**Directions for this task**
Only one span is wanted from the lines below: from the one with "SEPTEMBER 26, 2024" up to and including the one with "Medal Wallets". Copy it exactly, without images.
---------- Materials provided
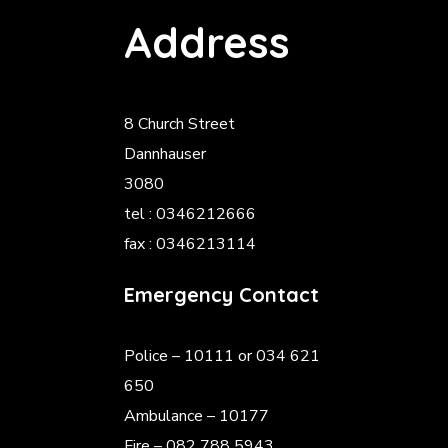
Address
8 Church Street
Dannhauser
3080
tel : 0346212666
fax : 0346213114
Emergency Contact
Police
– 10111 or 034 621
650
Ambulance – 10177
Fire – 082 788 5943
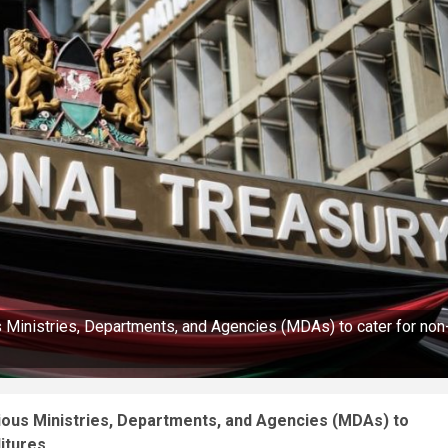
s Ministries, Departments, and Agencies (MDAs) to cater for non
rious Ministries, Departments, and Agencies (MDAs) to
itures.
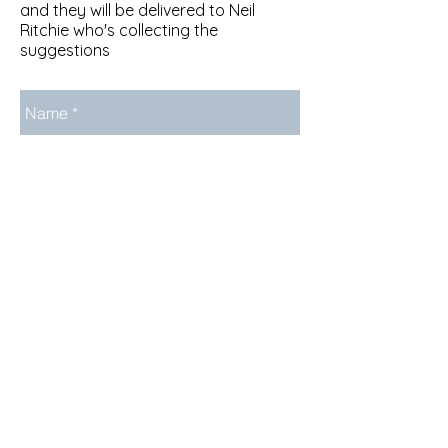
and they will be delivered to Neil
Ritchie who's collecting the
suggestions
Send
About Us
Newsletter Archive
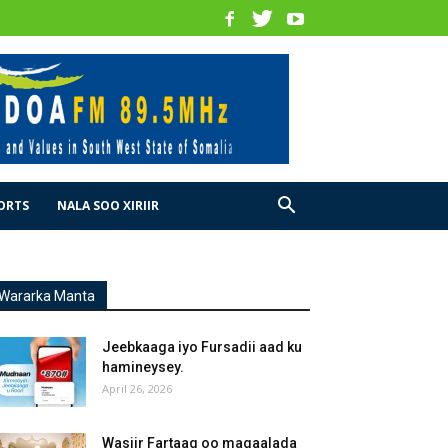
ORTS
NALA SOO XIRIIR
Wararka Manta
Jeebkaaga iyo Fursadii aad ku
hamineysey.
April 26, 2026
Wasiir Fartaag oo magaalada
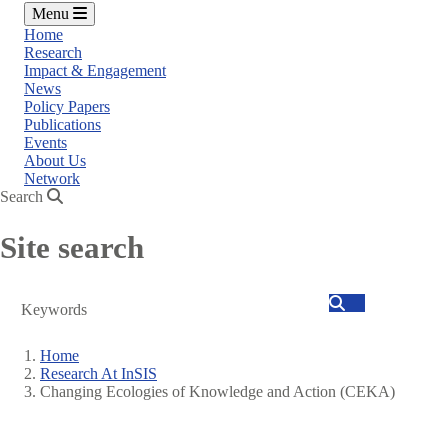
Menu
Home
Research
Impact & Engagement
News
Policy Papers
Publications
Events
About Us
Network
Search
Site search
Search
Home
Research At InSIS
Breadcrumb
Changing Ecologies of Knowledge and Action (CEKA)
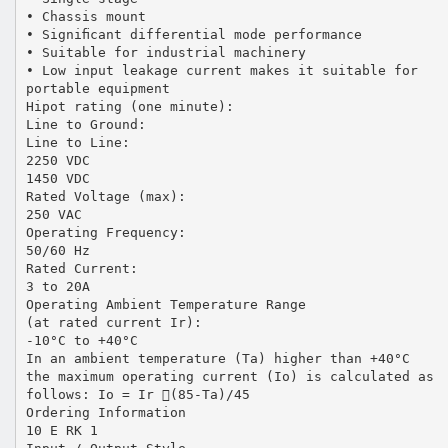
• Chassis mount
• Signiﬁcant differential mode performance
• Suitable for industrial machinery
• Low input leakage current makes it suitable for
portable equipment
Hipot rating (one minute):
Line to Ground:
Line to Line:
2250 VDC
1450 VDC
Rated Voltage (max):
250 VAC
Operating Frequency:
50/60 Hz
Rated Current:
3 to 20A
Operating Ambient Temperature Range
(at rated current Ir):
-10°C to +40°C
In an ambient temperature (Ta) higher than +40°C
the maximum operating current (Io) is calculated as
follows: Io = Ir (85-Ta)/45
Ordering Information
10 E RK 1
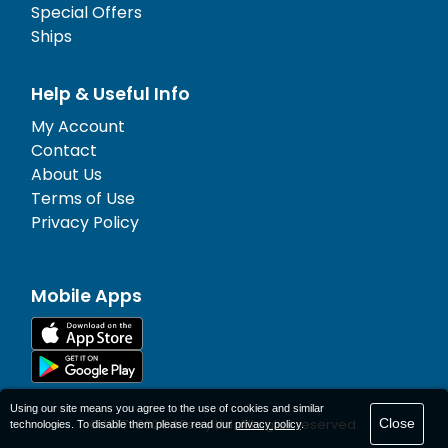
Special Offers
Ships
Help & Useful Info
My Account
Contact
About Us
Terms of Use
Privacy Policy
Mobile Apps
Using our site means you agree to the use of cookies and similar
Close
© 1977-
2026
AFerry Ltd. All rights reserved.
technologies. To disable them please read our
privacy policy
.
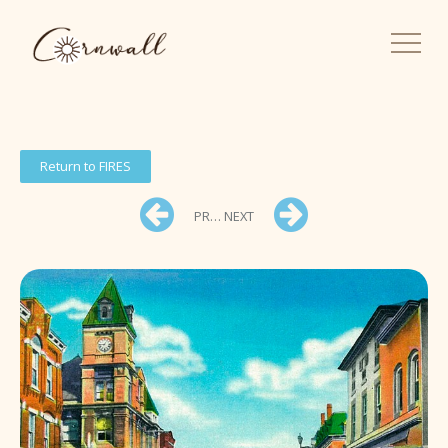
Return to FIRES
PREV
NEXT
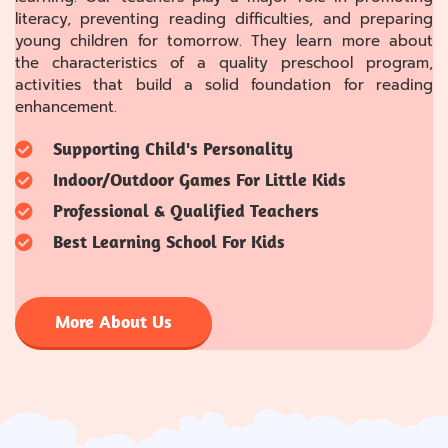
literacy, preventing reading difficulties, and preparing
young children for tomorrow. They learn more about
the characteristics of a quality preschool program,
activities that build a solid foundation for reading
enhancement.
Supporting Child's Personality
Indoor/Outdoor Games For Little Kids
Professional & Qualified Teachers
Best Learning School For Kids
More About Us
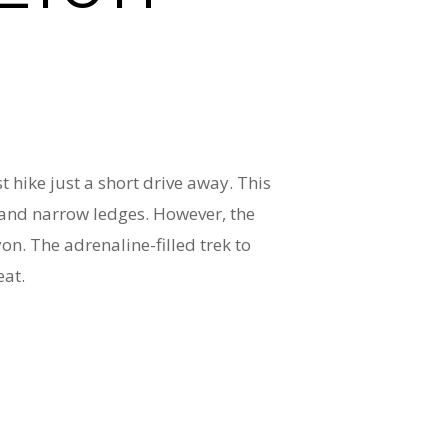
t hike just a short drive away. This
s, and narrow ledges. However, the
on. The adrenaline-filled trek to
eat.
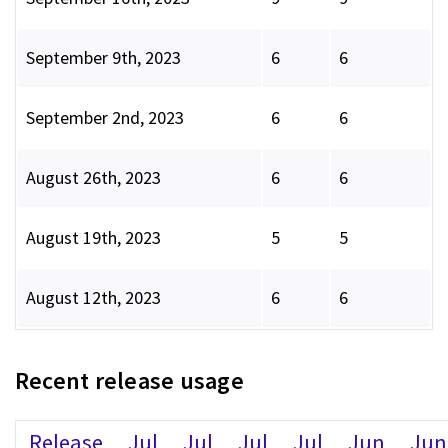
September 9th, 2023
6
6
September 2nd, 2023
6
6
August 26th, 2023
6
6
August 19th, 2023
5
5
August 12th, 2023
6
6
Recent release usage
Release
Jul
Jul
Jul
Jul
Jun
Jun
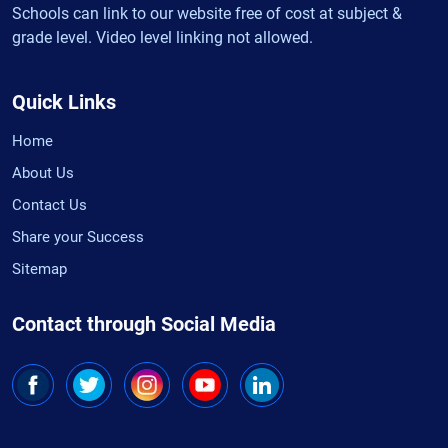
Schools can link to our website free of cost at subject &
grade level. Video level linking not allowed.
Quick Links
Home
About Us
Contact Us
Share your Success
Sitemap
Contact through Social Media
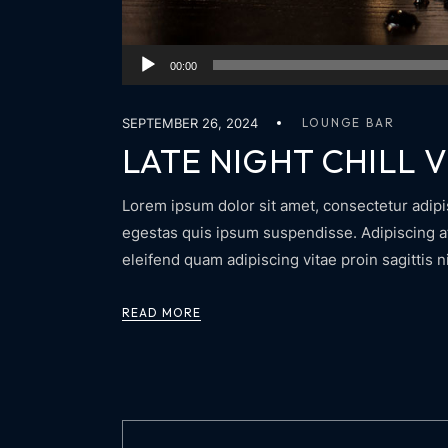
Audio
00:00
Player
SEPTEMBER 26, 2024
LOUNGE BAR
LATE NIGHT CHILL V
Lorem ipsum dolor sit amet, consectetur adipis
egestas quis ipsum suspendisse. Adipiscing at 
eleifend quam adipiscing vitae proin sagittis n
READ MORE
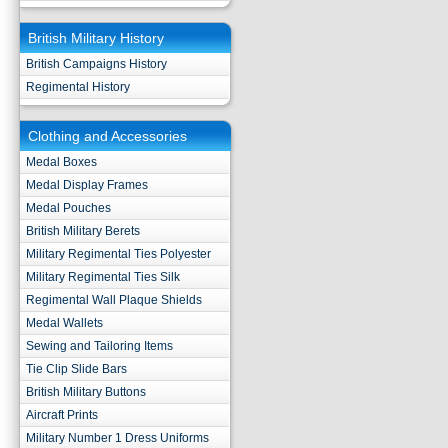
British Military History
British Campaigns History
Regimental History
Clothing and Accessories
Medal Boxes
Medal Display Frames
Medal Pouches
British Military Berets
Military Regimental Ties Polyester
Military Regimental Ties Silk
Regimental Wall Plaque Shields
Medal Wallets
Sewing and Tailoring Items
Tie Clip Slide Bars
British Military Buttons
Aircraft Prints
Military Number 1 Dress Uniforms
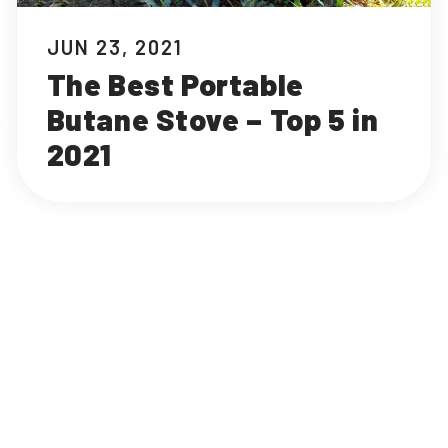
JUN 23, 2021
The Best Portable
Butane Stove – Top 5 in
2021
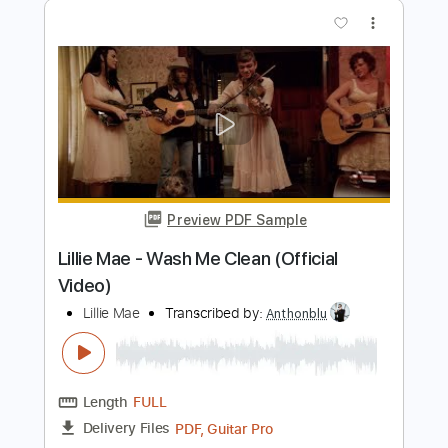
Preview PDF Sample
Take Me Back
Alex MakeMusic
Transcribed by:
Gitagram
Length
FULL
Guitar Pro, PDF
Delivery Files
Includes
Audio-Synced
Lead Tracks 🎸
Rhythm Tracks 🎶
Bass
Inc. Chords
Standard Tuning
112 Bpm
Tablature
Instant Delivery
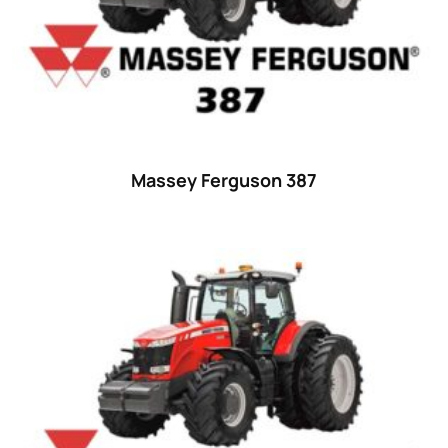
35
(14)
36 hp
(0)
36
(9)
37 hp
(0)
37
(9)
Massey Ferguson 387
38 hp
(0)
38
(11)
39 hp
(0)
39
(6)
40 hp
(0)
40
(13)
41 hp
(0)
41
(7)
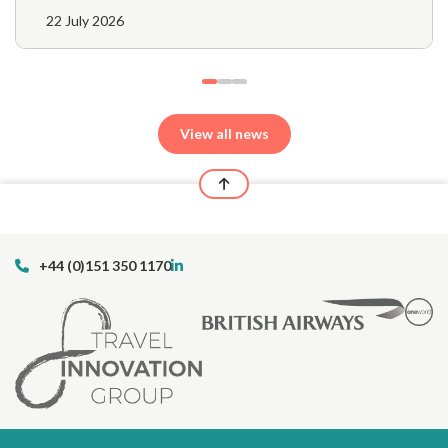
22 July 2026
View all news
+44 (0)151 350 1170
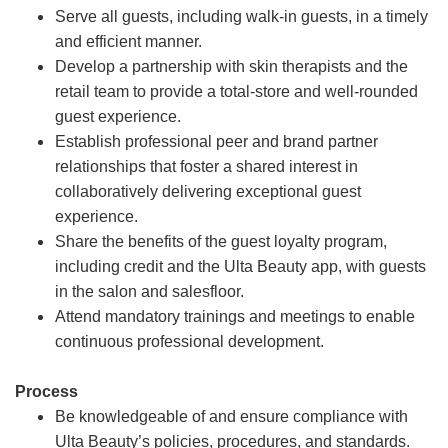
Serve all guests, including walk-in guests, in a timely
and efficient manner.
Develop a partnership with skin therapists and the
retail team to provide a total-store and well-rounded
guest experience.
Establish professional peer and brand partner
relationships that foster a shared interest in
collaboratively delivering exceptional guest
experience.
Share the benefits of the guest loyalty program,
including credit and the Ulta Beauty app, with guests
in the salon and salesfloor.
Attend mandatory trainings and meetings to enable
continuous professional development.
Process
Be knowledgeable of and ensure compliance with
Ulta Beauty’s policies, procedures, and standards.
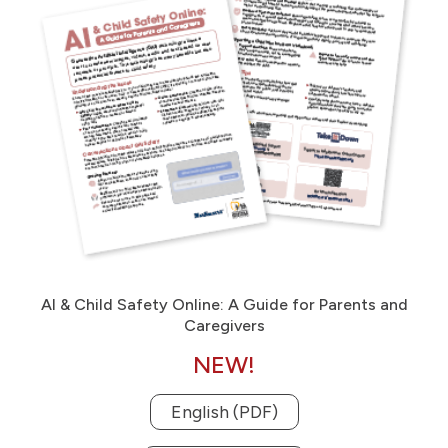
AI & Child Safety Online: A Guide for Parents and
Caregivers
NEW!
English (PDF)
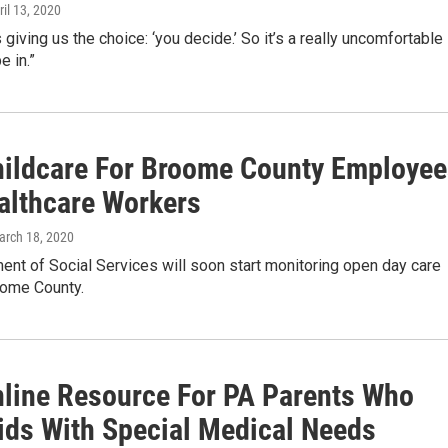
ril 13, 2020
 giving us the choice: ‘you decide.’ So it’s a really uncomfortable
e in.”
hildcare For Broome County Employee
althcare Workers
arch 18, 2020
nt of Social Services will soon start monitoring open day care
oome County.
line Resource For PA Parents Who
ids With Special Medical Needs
--------------------
**Task answer**
SEPTEMBER 26, 2024
LOUNGE BAR
LATE NIGHT CHILL V
Lorem ipsum dolor sit amet, consectetur adipis
egestas quis ipsum suspendisse. Adipiscing at 
eleifend quam adipiscing vitae proin sagittis n
READ MORE
British Military History
British Campaigns History
Regimental History
Clothing and Accessories
Medal Boxes
Medal Display Frames
Medal Pouches
British Military Berets
Military Regimental Ties Polyester
Military Regimental Ties Silk
Regimental Wall Plaque Shields
Medal Wallets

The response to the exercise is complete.